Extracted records

········

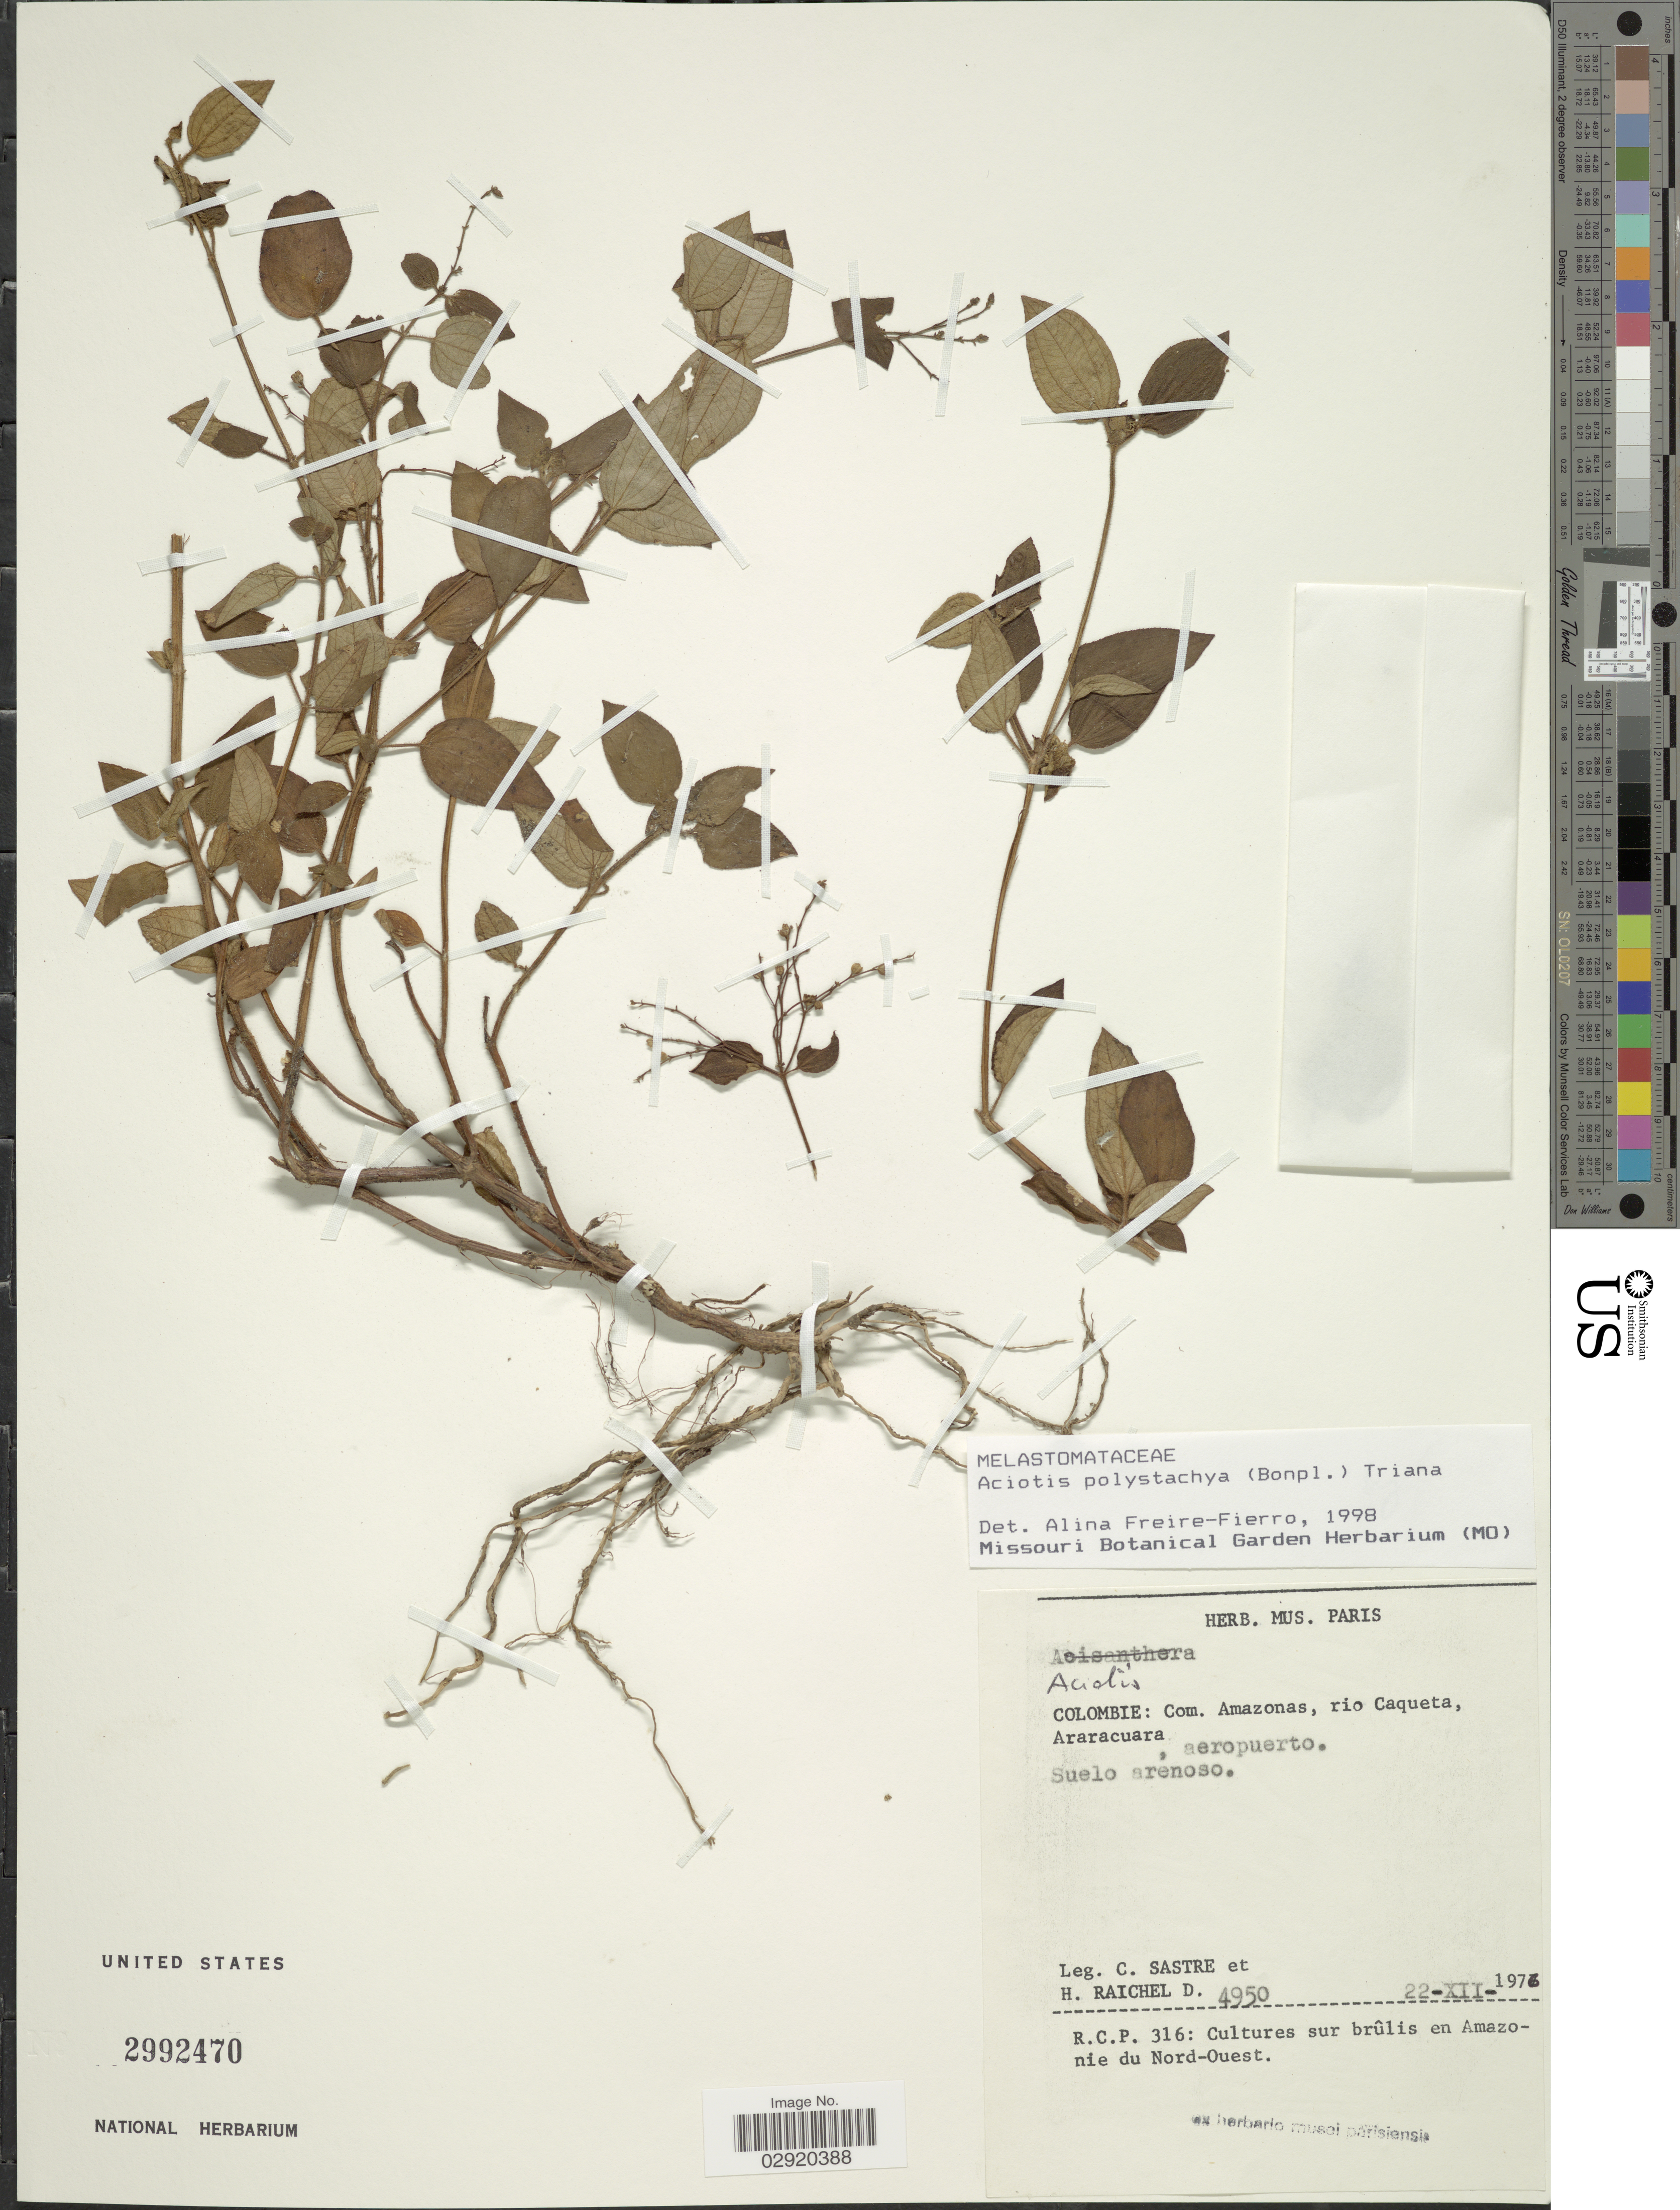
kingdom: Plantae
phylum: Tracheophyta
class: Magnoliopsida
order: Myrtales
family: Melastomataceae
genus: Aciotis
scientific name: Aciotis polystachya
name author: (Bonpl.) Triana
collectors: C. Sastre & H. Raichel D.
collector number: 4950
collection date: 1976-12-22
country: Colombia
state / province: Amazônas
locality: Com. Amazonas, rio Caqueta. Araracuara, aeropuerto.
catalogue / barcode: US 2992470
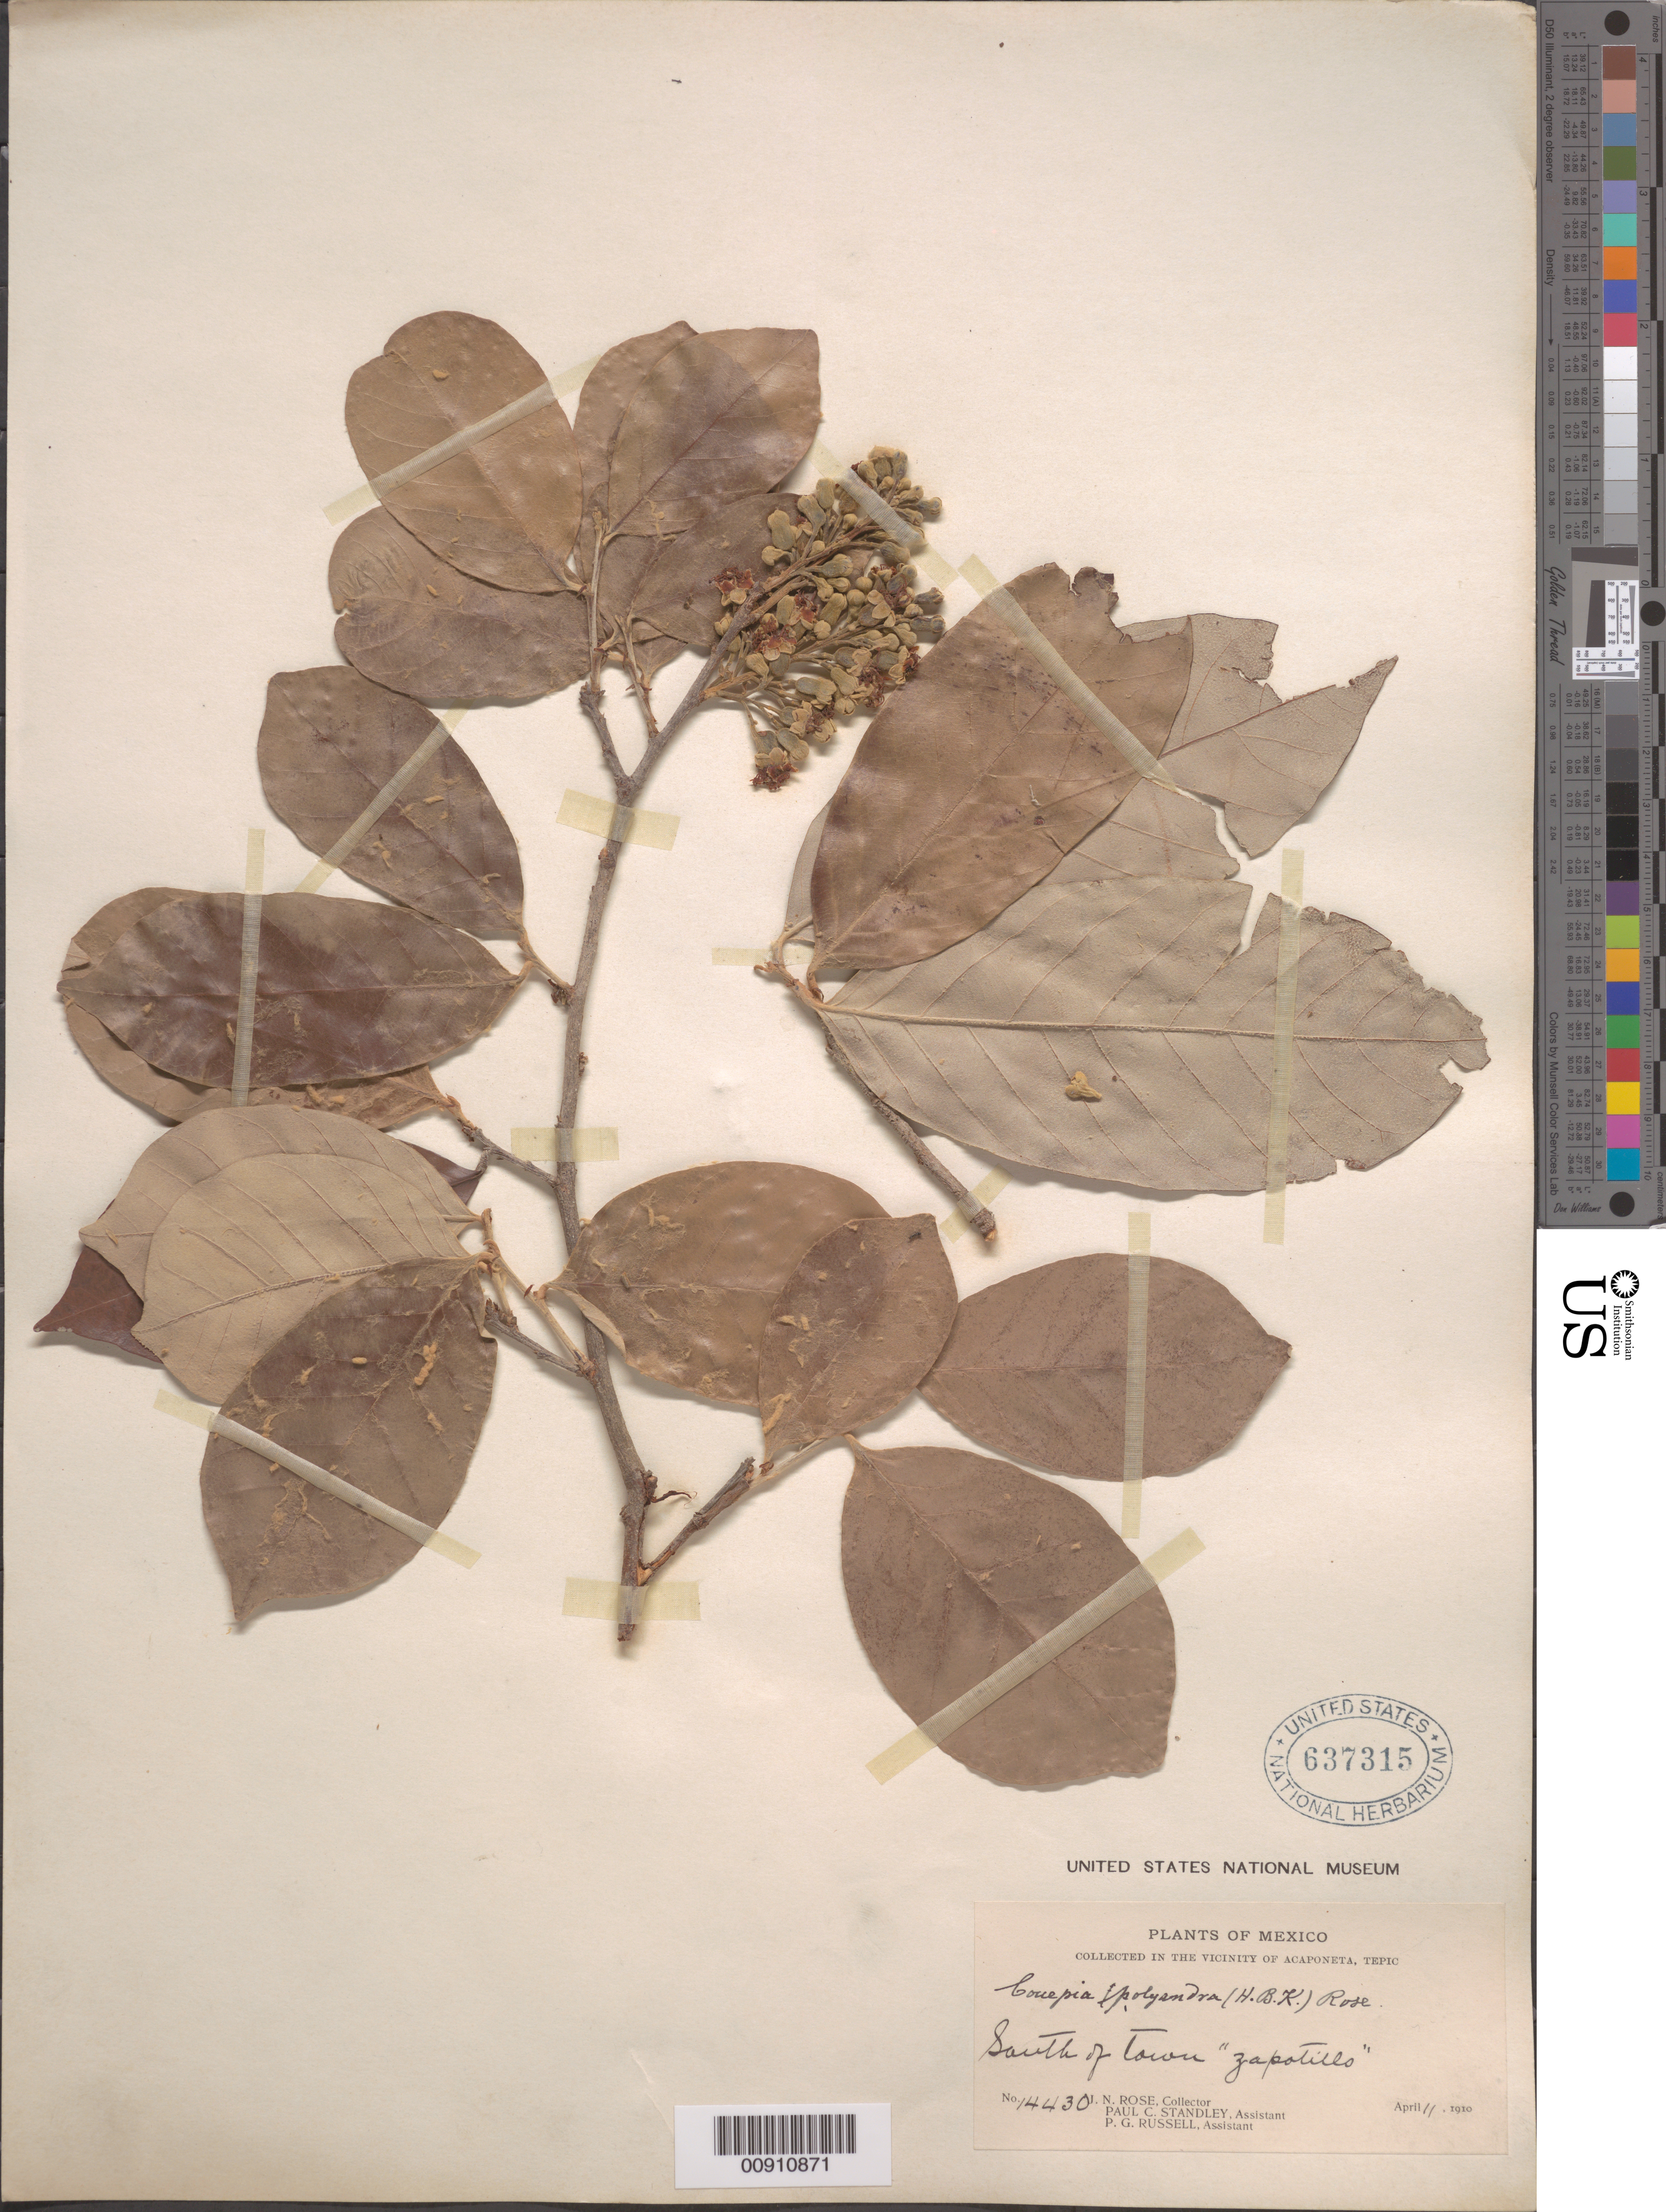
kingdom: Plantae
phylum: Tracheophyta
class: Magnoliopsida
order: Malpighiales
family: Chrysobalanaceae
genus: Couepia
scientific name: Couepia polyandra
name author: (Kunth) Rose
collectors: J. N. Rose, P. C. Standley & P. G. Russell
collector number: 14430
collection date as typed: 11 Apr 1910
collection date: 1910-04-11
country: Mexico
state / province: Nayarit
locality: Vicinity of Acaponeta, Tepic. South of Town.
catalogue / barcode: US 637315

········

Exercise:
Rewrite every line of the records above as a numbered list, skipping any blank lines. Leave the pictures out of your answer.

Response for this exercise:
1. kingdom: Plantae
2. phylum: Tracheophyta
3. class: Magnoliopsida
4. order: Myrtales
5. family: Melastomataceae
6. genus: Aciotis
7. scientific name: Aciotis polystachya
8. name author: (Bonpl.) Triana
9. collectors: C. Sastre & H. Raichel D.
10. collector number: 4950
11. collection date: 1976-12-22
12. country: Colombia
13. state / province: Amazônas
14. locality: Com. Amazonas, rio Caqueta. Araracuara, aeropuerto.
15. catalogue / barcode: US 2992470
16. kingdom: Plantae
17. phylum: Tracheophyta
18. class: Magnoliopsida
19. order: Malpighiales
20. family: Chrysobalanaceae
21. genus: Couepia
22. scientific name: Couepia polyandra
23. name author: (Kunth) Rose
24. collectors: J. N. Rose, P. C. Standley & P. G. Russell
25. collector number: 14430
26. collection date as typed: 11 Apr 1910
27. collection date: 1910-04-11
28. country: Mexico
29. state / province: Nayarit
30. locality: Vicinity of Acaponeta, Tepic. South of Town.
31. catalogue / barcode: US 637315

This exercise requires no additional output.